Postponed Lecture: Dr. Virgil Storr on Do Markets Corrupt Our Morals?

First Published: 2020-02-02

THE NASSAU INSTITUTE & TEMPLETON RELIGION TRUST In Collaboration with the Banking Economics & Finance Department & The Economics Society of The University of The Bahamas

Presents

Dr. Virgil Storr

on

Do Markets Corrupt Our Morals?

Where: Franklyn R. Wilson Centre, RBC Conference Room.

When: Thursday, March 19, 2020, 6:30pm – Postponed to late Spring or Fall 2020.

LECTURE SUMMARY:

The most damning criticism of markets is that they are morally corrupting. As we increasingly engage in market activity, the more likely we are to become selfish, corrupt, rapacious and debased. Even Adam Smith, who famously celebrated markets, believed that there were moral costs associated with life in market societies.

This lecture explores whether or not engaging in market activities is morally corrupting. Storr demonstrates that people in market societies are wealthier, healthier, happier and better connected than those in societies where markets are more restricted. More provocatively, he explains that successful markets require and produce virtuous participants.
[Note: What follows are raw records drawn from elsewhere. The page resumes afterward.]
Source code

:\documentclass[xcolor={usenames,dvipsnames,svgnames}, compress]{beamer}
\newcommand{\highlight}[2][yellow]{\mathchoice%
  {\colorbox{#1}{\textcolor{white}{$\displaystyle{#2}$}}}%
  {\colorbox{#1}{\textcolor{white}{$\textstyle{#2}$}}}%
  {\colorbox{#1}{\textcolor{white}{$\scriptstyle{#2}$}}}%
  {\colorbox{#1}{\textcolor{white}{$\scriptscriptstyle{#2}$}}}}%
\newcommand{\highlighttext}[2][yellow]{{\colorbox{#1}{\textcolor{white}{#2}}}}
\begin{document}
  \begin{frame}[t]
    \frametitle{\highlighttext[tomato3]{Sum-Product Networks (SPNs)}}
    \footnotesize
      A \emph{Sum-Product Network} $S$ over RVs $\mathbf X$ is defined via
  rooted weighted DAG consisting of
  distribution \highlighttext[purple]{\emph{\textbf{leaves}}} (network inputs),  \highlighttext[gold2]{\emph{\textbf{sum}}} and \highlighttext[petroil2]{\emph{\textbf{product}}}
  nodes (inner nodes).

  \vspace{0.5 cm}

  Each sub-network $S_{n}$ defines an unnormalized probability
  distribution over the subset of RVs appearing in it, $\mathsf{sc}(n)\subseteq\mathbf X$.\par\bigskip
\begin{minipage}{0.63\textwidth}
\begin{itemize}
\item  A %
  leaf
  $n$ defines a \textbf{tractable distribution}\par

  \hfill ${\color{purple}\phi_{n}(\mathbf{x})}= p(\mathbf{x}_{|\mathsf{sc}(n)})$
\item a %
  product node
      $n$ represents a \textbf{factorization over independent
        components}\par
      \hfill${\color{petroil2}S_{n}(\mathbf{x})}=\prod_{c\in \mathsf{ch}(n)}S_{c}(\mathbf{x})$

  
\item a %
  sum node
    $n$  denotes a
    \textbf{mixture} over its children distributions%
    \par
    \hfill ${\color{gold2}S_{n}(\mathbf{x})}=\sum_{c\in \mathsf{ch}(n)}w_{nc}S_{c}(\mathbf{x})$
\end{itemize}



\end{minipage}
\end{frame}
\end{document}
Markets serve as moral spaces that both rely on and reward their participants for being virtuous. Rather than harming individuals morally, the market is an arena where individuals are encouraged to be their best moral selves.

This lecture invites us to reassess the claim that markets corrupt our morals.

BRIEF BIO:

Virgil Henry Storr is the Vice President of Academic and Student Programs at the Mercatus Center, an Associate Professor of Economics in the Department of Economics, George Mason University and the Don C. Lavoie Senior Fellow in the F.A. Hayek Program in Philosophy, Politics and Economics, Mercatus Center, George Mason University. He holds a Ph. D. in Economics from George Mason University (Fairfax, Va.) and did his undergraduate work at Beloit College (Beloit, Wis.). Storr is an alumnus of the College of the Bahamas/University of the Bahamas.